▶ Task brief
Reproduce every item below word for word, leaving out the pictures.

▶ Information supplied
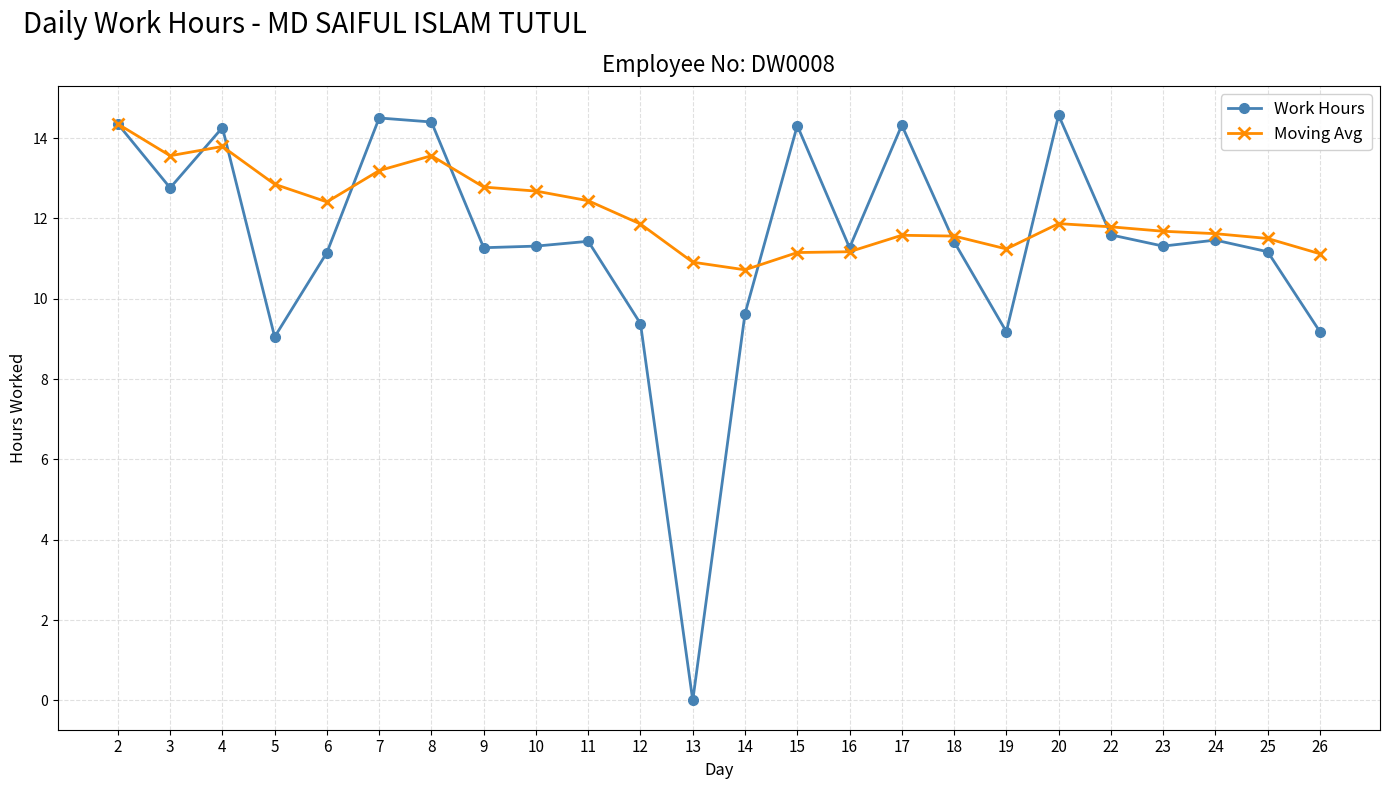

Where is Work Hours nearest to the value 7?

5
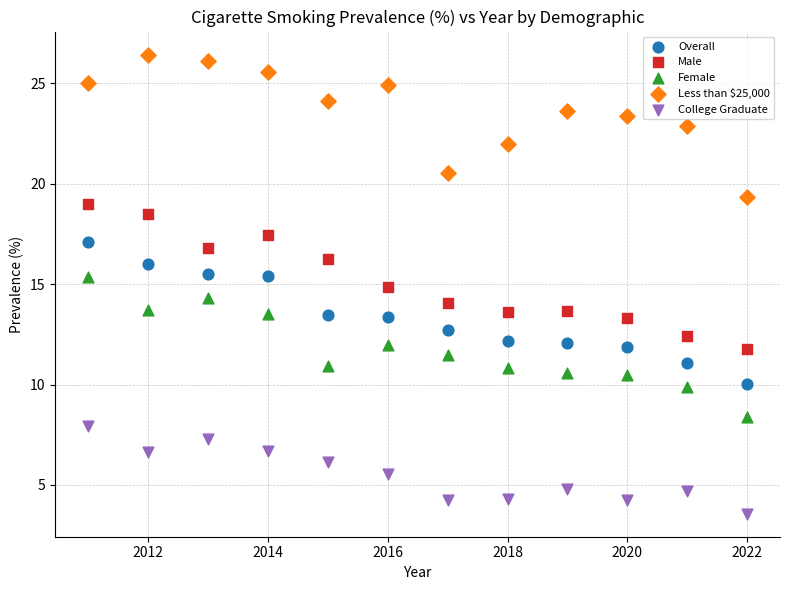

Which series reaches the minimum Y coordinate?

College Graduate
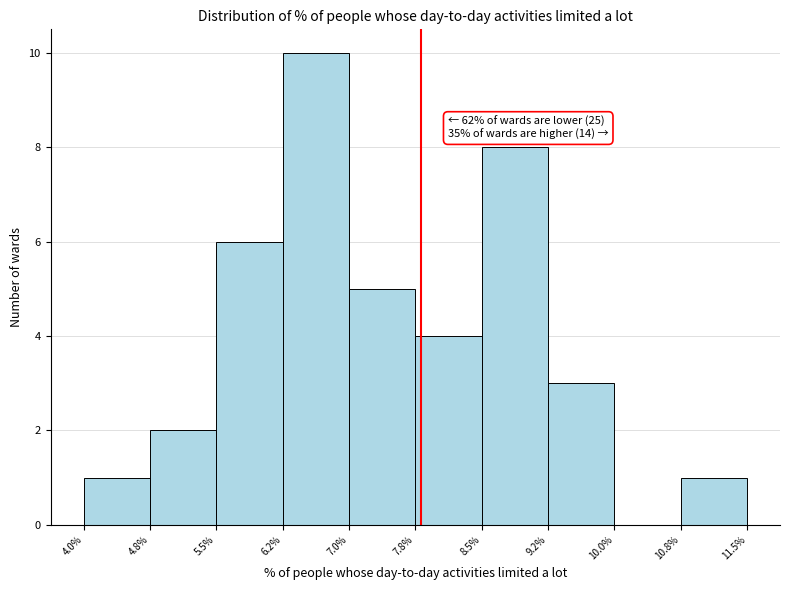

Over which range of the x-axis is the bar tallest?

6.2% to 7.0%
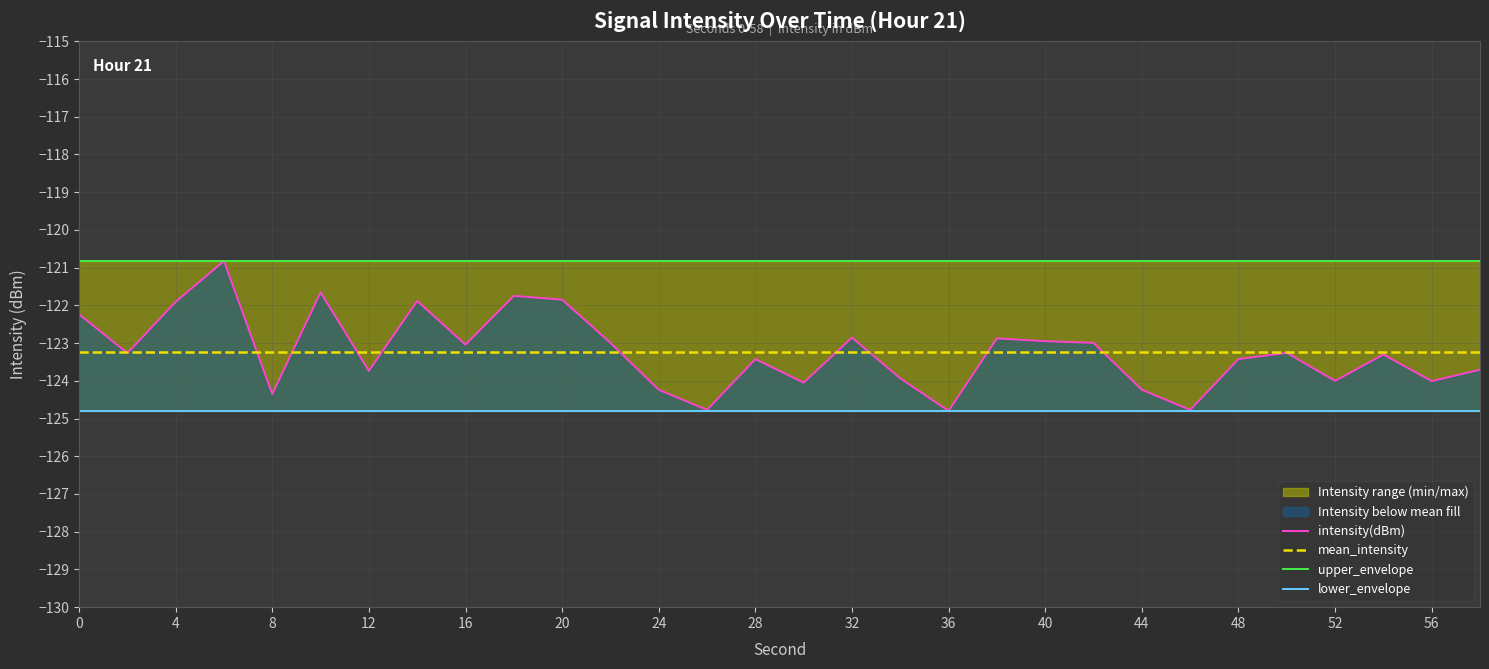

The mean_intensity series shows -123.2 at 8. True or false?

True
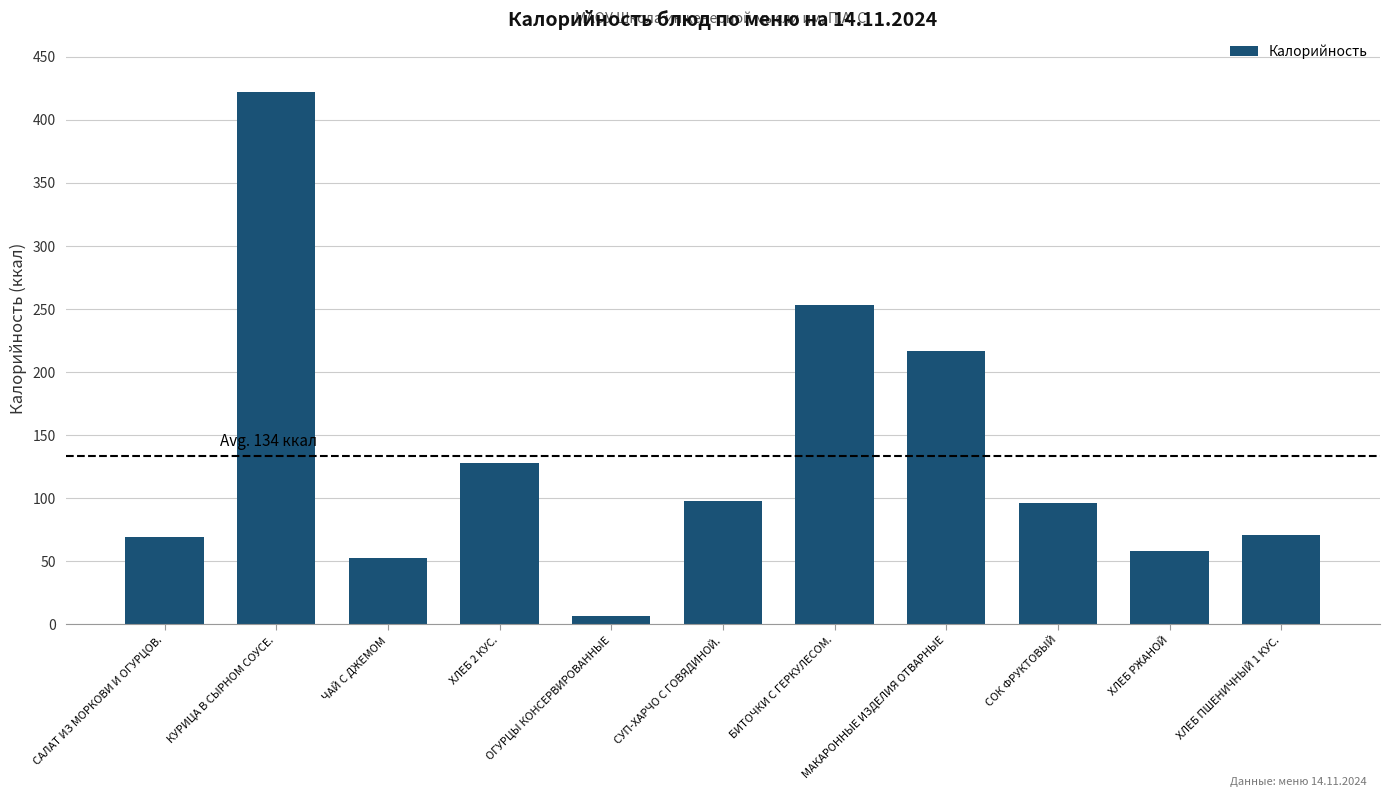

What is the label of the 8th bar from the left?

МАКАРОННЫЕ ИЗДЕЛИЯ ОТВАРНЫЕ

▶ Solution to the problem
Where is Work Hours nearest to the value 7?

5

Which series reaches the minimum Y coordinate?

College Graduate

Over which range of the x-axis is the bar tallest?

6.2% to 7.0%

The mean_intensity series shows -123.2 at 8. True or false?

True

What is the label of the 8th bar from the left?

МАКАРОННЫЕ ИЗДЕЛИЯ ОТВАРНЫЕ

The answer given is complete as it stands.